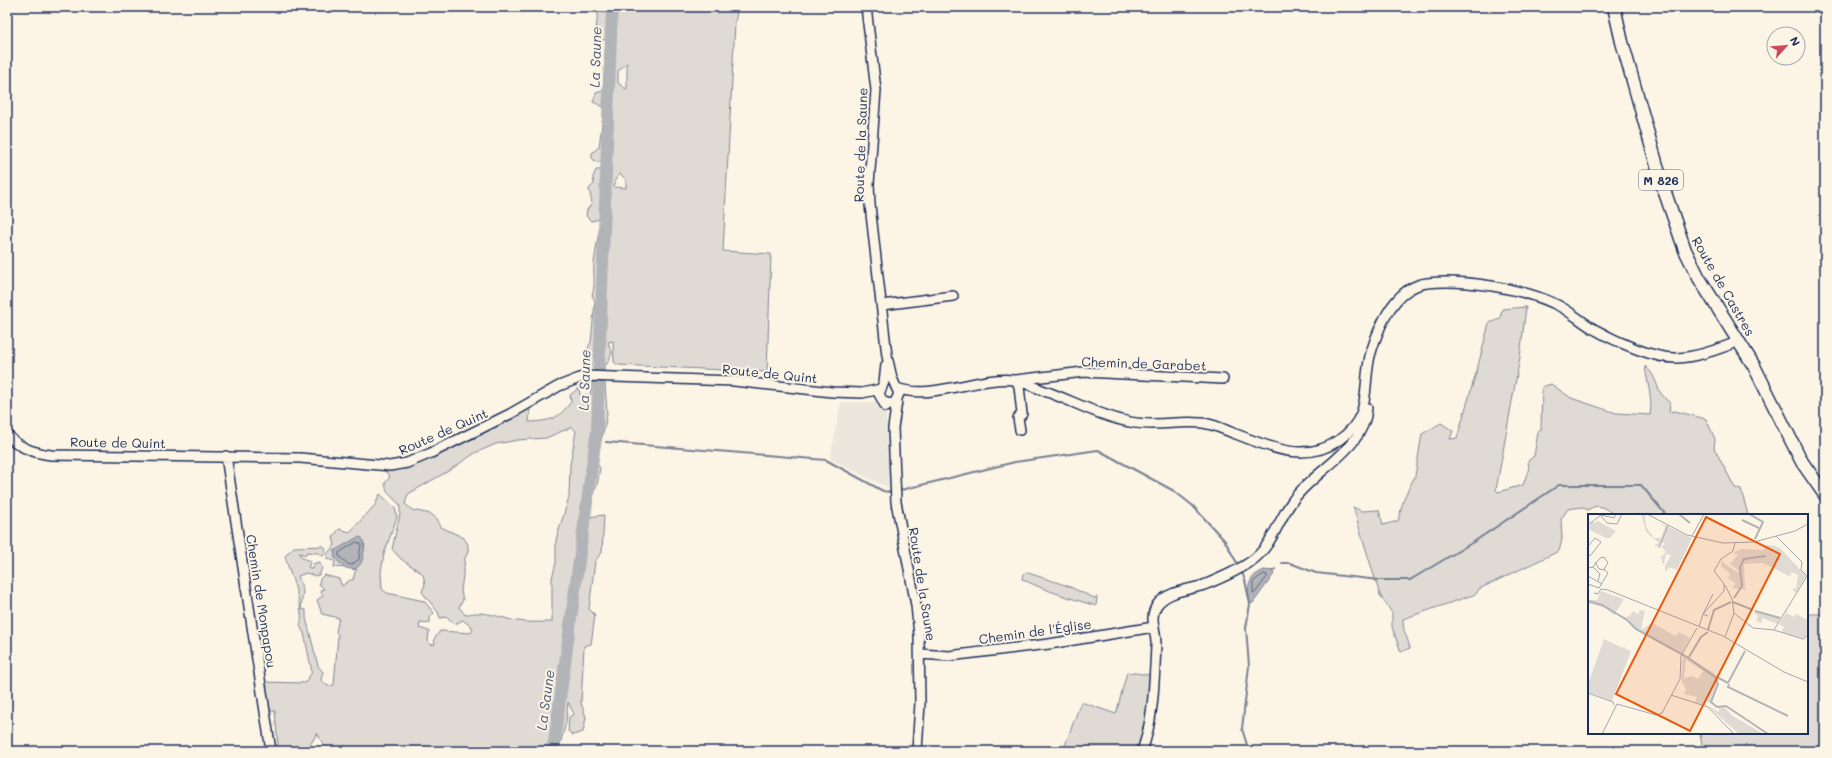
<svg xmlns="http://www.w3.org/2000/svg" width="1832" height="758" font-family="Mali,sans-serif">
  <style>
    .built { fill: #ece7dc }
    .green { fill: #dfdbd4; stroke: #7d8599; fill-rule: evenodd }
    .water { fill: #b2b4b8; stroke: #767f94 }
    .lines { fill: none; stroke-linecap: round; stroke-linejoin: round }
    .shore { stroke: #576482; stroke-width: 1 }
    .stream { stroke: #767f94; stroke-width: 2 }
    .river { stroke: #b2b4b8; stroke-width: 12 }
    .minor-casing { stroke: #1b2f5e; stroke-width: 12 }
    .major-casing { stroke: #1b2f5e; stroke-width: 15 }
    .minor { stroke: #fcf5e5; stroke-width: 9 }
    .major { stroke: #fcf5e5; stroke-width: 12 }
    .labels { text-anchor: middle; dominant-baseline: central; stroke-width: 4; stroke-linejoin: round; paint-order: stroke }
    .shield { fill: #fcf5e5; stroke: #5e6a86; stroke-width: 1 }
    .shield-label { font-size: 12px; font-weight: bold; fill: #1b2f5e }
    .street-label { font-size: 13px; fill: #1b2f5e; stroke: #fcf5e5 }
    .water-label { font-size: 14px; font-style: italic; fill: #485779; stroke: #fcf5e5 }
    .inset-river { fill: none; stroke: #b2b4b8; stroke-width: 2 }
    .inset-road { fill: none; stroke: #a2a6af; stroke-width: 1 }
    .view { fill: #e8590c; fill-opacity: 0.15; stroke: #e8590c; stroke-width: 2 }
    .inset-edge { fill: none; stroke: #1b2f5e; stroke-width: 2 }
  </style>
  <rect width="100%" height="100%" fill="#fcf5e5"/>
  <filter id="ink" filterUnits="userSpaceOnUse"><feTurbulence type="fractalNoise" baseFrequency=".025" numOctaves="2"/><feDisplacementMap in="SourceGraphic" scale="8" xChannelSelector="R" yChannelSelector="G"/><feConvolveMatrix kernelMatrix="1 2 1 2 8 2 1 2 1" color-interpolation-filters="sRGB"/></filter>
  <g filter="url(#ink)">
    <path class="built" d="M841,402H876L886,414L890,489L830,459Z"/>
    <path class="green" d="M595,7H721L725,11L726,7H736L737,12L735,23L723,251L771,254L767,372L618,365L614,362L613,341L608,342L612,353L607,364L595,371L590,365L591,353L588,348L591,342L595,301L592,295C596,286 593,273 594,263C596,248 599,234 600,219L591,221L586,216L587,210L592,203L589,189L594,184L593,177L596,170H601L602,162H596L592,158V153L599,147L604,107L593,102L596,93L603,91L606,39L601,41L595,37L598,13ZM627,63V88L626,89L618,83V71ZM620,174L626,179V188L614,187L615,180Z
      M1526,307L1520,357L1496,490L1498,492L1523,485L1529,468L1528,461L1534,456L1538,432L1541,430L1542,387L1551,384L1571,398L1616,413L1650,415C1653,398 1647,383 1645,366C1659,377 1654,391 1670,403L1669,412L1675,411L1706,419L1715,439L1714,448L1735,488L1741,490L1748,515H1615C1606,509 1598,502 1588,510L1582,507L1568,509L1561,519L1562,540L1559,551L1479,589L1476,594L1403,619C1403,634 1407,635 1410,648L1401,652L1392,627V613L1380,595L1353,507L1361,511L1379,510L1383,525L1398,521L1404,498L1415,476L1422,434L1441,423L1453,431L1450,439L1457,438L1478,366L1489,323L1500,319L1502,309Z
      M593,380L605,383L607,415L596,463L600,468L597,485L590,499L588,517L604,515L602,552L595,561L589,609L595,615L591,644L584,646L581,703L586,717L583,732L573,735L568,731L569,717L574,714L568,702L566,722L559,749L569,751H318L323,744L317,733L309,747V751H275V747L278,746L275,711H265L261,682L305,683L312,672L304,633L300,626C306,611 289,572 285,556L294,547L324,546L326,550L323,556L318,553L307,552L306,555L299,553L302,558L311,561L308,567L312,569L313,564L319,562L322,567L320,574L316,576L306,573L298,576L303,590L301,609L306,610V618L318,666L323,672L321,680L328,686L334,685L338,635L336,632L339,618L322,614L317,600L323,596L320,590L324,589L319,584L320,579L324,575L339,579L342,586L350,580H353L355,572L357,570L352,569C363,563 363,555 365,544L335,558L346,568L334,567L335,561L327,559V554L335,545L333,537L339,529L350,532L375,505L380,494L395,508L397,517L384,554L381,572L382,589L387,593L424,601L434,613L430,617V623L420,622L419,628L429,631L428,641L431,645L435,644L434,639L440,631L471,633L473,628L463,620L455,624L447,617L440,618L438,612L422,592L425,584L423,574L401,559L392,549L400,514V505L387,492L385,483L390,477L386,472L389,468L407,467L482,435L487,427L500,424L528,408L530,411L529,422C551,421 558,419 571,402L570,395L579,388L580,395H590ZM572,427L576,431L570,465L569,497L556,540V563L552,578V622C541,622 528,623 517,621C500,618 482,609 465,615L459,607L463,600L461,591L465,558L468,552V545L464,538L441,527L437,519L431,514L412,510L405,504L408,494L450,470L475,453L496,444L518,440L546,438Z
      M1025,572L1068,586L1094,598L1097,597L1096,606C1070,598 1046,591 1022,579L1023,574Z
      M1825,609V751H1703L1700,733H1807V614H1821Z
      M1127,672L1150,675V708L1146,727L1143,726L1142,729L1146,731L1141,747L1136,745L1134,751H1063L1081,702L1116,714Z"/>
    <path class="water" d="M358,537L362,538C367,548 363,575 347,568C342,567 338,561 335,558L334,551Z
      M1264,570L1272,571L1274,574L1253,603L1250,604C1247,588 1247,577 1264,570Z"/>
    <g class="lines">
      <path class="shore" d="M357,542L361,544L359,559L352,565L348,564L339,556V553Z
        M1264,574L1267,575V577L1255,593H1253V582Z"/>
      <path class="stream" d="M595,441H598
        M606,442L826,460L883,491L889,492
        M901,490L1015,462L1098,450L1174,491L1192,505L1225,541L1238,565
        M1282,563H1290L1316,573L1379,580H1410L1475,541L1559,485H1641L1666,515
        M1241,570L1245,580L1250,604L1246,628L1249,666L1242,729L1249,751
        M1272,571L1276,569
        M553,746L555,751"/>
      <path class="river" d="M550,751L554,743L597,429L612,7"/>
      <defs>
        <path id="minor" d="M866,7L876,90L869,184L870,205L887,356L892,378L899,394L895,402L891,404L884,402
          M882,305L953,296
          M886,365L884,382L879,394L886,407
          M897,388C930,401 978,376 1014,380C1024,382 1033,386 1042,390C1071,400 1099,416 1130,422C1157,428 1183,419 1208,424C1218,426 1227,431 1236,434C1269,447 1306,464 1339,440C1373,416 1362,390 1370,356C1378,328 1394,287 1427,283C1463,279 1520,288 1553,303C1568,309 1580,321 1594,329C1615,341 1654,359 1677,358C1698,357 1720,349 1739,341
          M897,401L893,428L896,502L916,605L919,635L920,703L917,751
          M1020,430L1018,418L1022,414L1019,386L1016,380L1084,372L1223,379
          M7,434C18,448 34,453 51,455L300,458L390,466L407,463L431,453L510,414L559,386L585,376L734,381L832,392L862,393L881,389
          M226,456L271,751
          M920,654L949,656L1049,644L1154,627
          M1142,751C1154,718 1154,681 1156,646C1157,632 1148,618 1157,605C1167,591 1189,590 1204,585C1219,579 1236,572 1250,562C1271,548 1277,523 1291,503C1312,471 1365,450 1367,408"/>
        <path id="major" d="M1614,7L1622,42L1663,187L1685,250L1699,278L1754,366L1802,462L1825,495"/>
      </defs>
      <use href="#minor" class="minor-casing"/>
      <use href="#major" class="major-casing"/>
      <use href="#minor" class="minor"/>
      <use href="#major" class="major"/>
    </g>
  </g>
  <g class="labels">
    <rect class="shield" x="1639" y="170" width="44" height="20" rx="3"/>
    <g class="shield-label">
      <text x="1661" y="180">M 826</text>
    </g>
    <g class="street-label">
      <text transform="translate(860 145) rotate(-88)">Route de la Saune</text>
      <text transform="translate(1724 286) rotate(60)">Route de Castres</text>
      <text transform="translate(1144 363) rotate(2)">Chemin de Garabet</text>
      <text transform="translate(770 373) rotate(6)">Route de Quint</text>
      <text transform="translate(443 431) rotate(-24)">Route de Quint</text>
      <text transform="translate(118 442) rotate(1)">Route de Quint</text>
      <text transform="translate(923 584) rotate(81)">Route de la Saune</text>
      <text transform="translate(262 601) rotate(81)">Chemin de Monpapou</text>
      <text transform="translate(1035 631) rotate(-8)">Chemin de l'Église</text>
    </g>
    <g class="water-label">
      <text transform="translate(595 57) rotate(-88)">La Saune</text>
      <text transform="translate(584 380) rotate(-88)">La Saune</text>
      <text transform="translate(545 700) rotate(-82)">La Saune</text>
    </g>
  </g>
  <g transform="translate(1588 514)">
    <rect width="220" height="220" fill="#fcf5e5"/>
    <path d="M53,0H57L58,13L66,24H73L77,13L72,9L104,24L89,56L81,53L77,58V52L83,41L78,40L76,50L74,49V45L72,44L78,38L73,32L77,30L74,28L70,33L66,31L71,29L58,18ZM4,7L6,9L10,7L28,17L22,24H18L0,15ZM174,30L187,32L193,35L218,62L208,79L204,75L208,74L210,61L202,58L204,61L201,62L175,49L156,50L157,75L160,76L144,74L148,70L140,64L142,60L133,52V47L150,59V56L142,50L150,41L145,39L153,35L176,36L177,30ZM13,77L36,85L26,101L17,94L0,89V86H9ZM52,96L57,97L53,116L64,109L88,122L91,118L102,124L93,141L46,115L40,105L35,104L42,102L45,97L50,100ZM167,96L193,103L189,110L175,104L173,109L168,107L170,102L166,99ZM198,99L206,103L208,100L220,106L218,126H214L218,125V123L214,124L193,118L196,113L191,110ZM16,125L35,134L40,127L36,134L43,137L24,187L0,178V170ZM95,140L126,159L131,164L124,189L129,192L134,191L145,202L175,220H151L119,191L131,198V194L118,187V192L107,188L109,183L96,180L98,175L93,165ZM98,146L115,157L110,165L104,162L96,164Z" fill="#dfdbd4" fill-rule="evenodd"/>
    <path class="inset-river" d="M91,0L102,9M161,0L175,8L167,25M154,6L171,14M146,84L154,72L152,53L156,45L178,42M0,87L14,91L39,106L48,115L99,143L127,163L130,170L123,188L129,193L138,192L180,220M145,88L165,96M167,97L192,104M120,116L126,96L143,88M101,143L113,123L120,118M129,163L140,169M140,169L157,137M141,170L140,173L200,202"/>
    <path class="inset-road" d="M59,0L99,21L135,29L166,28L207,17L220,10M13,1L26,4L28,0M13,2L19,9L29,10L34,0M0,11L13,1M104,22L116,0M188,22L214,48L213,56L220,63M0,32L7,24L13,28L2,42L0,40M71,34L80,11M7,48L11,55L17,56M5,53L12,60L10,67M0,54L5,53L12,44M0,62L14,70M0,70L11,74L20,59L16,55L20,49L16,43L12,44M137,71L144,85L146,99M6,79L10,80L13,75L20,76L135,122L196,158L220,168M146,99L165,114L186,116L215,125L220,121M120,102L115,100L125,80M111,113L115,100L136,77V70L126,57L133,45L145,37L147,29M186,116L219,62M137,123L146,99M0,179L25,188L26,191M83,181L120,193L146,220M14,220L29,190L68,201L74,199L92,165L93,142L109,114"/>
    <path class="view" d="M118,3L192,40L102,217L28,180Z"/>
    <rect width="220" height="220" class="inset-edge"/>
  </g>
  <rect width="1832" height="758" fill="none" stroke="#fcf5e5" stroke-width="24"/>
  <rect x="12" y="12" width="1808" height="734" fill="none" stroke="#1b2f5e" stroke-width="1.5" filter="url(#ink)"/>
  <g transform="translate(1786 46) rotate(63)"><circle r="19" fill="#fcf5e5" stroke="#a2a6af"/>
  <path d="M0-3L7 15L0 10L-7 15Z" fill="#d1495b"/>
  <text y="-6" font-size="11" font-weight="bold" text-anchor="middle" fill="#1b2f5e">N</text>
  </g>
</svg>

※ ※ ※

### Try it
Reproducing the whole listing above is not the task. Copy exactly only the lines from the one with "#b2b4b8; stroke: #767f94" to the one with "#1b2f5e; stroke-width: 15", both kept.

### Your response
    .water { fill: #b2b4b8; stroke: #767f94 }
    .lines { fill: none; stroke-linecap: round; stroke-linejoin: round }
    .shore { stroke: #576482; stroke-width: 1 }
    .stream { stroke: #767f94; stroke-width: 2 }
    .river { stroke: #b2b4b8; stroke-width: 12 }
    .minor-casing { stroke: #1b2f5e; stroke-width: 12 }
    .major-casing { stroke: #1b2f5e; stroke-width: 15 }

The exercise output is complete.